In 2008, Flaata also participated on the children's record Magiske Kroker & Hemmeligheter produced by Linn Skåber and Jacob Young, with the song "Fredag". Other artists who participated were Simone Larsen, Maria Haukaas Storeng, Egil Hegerberg, Venke Knutson, Alejandro Fuentes, Julius Winger, Live Maria Roggen, Jørn Christensen, Alexander Rybak, and Andrea Bræin Hovig.

He has also released a trilogy of albums by three American songwriters. An album with only Chip Taylor songs, Wait By the Fire – Songs of Chip Taylor (2012), an album of only Mickey Newbury songs, Bless Us All – Songs of Mickey Newbury (2014) and an album of only Townes Van Zandt songs, Come Tomorrow – Songs of Townes Van Zandt. A single with the track "Come Tomorrow" (2016), where Paal Flaata sings with his daughter Maia Flaata, was released the same year.

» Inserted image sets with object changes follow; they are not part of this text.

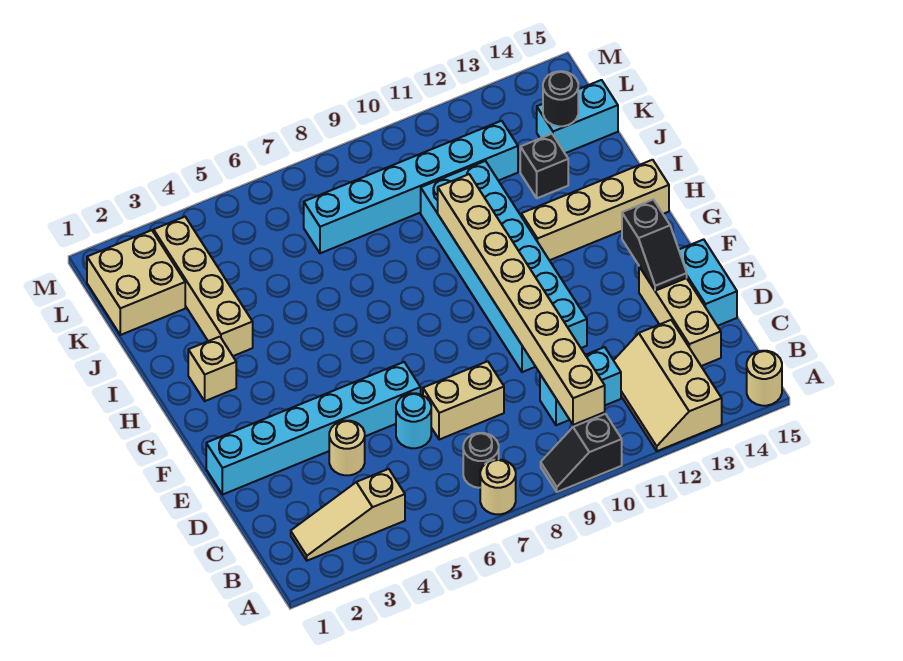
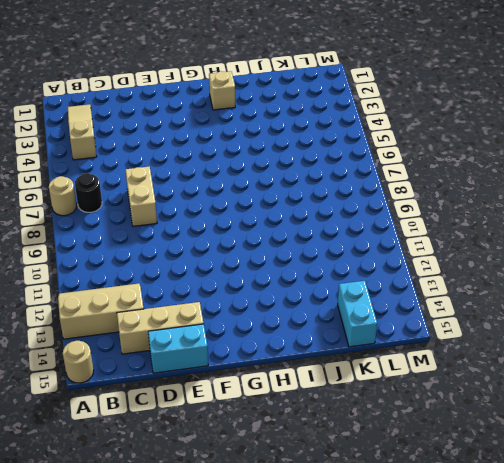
none -> black slope A9:A10 level 1 top 10
none -> cyan brick C10:C11 level 1
none -> tan round brick D4 level 1

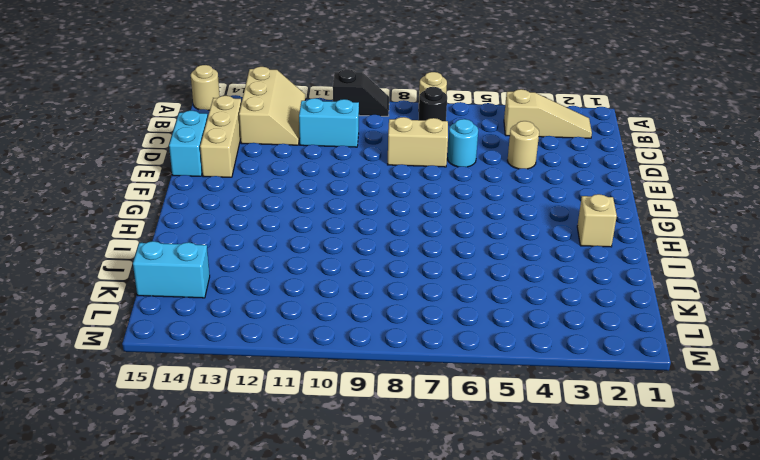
none -> cyan brick E1:E6 level 1
none -> cyan brick E10:J11 level 1
none -> tan brick H12:H15 level 1

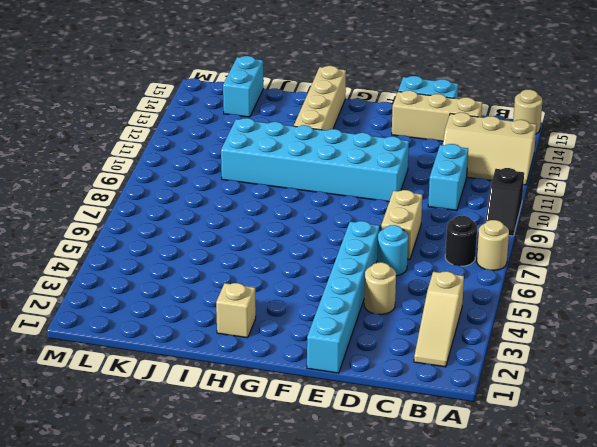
none -> tan brick I3:L3 level 1
none -> black brick J13 level 1
none -> tan brick K1:L2 level 1

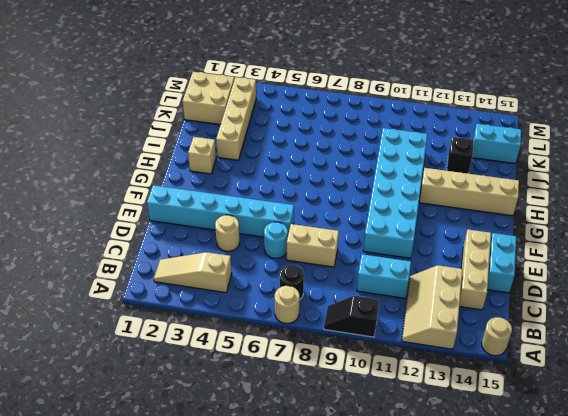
none -> cyan brick K7:K12 level 1
none -> tan brick B10:I10 level 2
none -> black slope E14:F14 level 2 top F

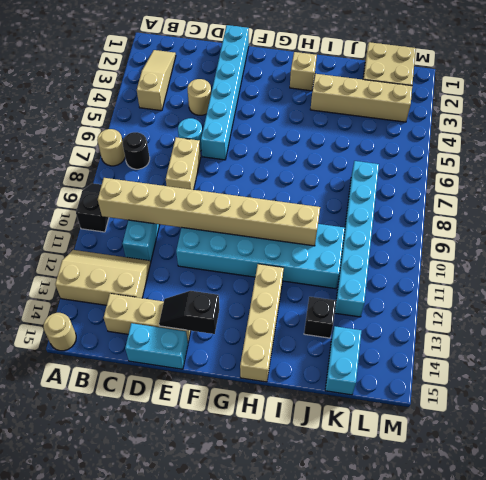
none -> black round brick K14 level 2

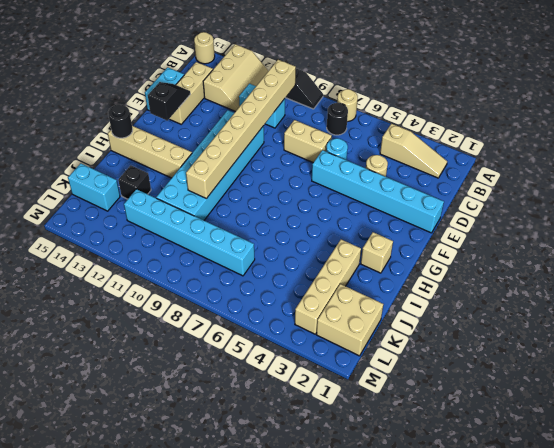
black round brick H15 level 2 -> black round brick K14 level 2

He has performed alongside Stephen Ackles and Vidar Bush. They have released a tribute album to Elvis, a Christmas album and a gospel album together.

== Personal life ==
He was married 20 July 2013, to Stine Sollie Flåta (b. Sollie 1988).

==Discography==

=== Solo albums ===
- 2002: In Demand (Universal Music)
- 2005: Rain (S2 Records)
- 2006: Christmas Island (Grammofon)
- 2008: Old Angel Midnight (Wilma Records)
- 2012: Wait by the Fire - Songs of Chip Taylor (Rootsy)
- 2014: Bless Us All - Songs of Mickey Newbury
- 2016: Come Tomorrow - Songs of Townes Van Zandt

- 2017: Love and Rain: The Athletic Sessions

- 2022: New Green Grass Will Grow
- 2023: I Heard the Bells on Christmas Day

Compilation album

- 2017: Songs - The Trilogy Collection

=== Collaborations ===
- Within Midnight Choir
- 1994: Midnight Choir (Fjording)
- 1996: Olsen's Lot (S2 Records)
- 1998: Amsterdam Stranded (S2 Records)
- 2000: Unsung Heroine (Glitterhouse Records)
- 2002: Selected Songs (S2 Records)
- 2003: Waiting for the Bricks to Fall (S2 Records)
- 2005: All Tomorrows Tears: The Best of Midnight Choir (S2 Records)

- 2008: In the Shadow of the Circus
- 2016: The Loma Ranch Sessions

With Stephen Ackles and Vidar busk

- 2016: En storslått hyllest til Elvis!

- 2017: I Wish Everyday Could Be Like Christmas!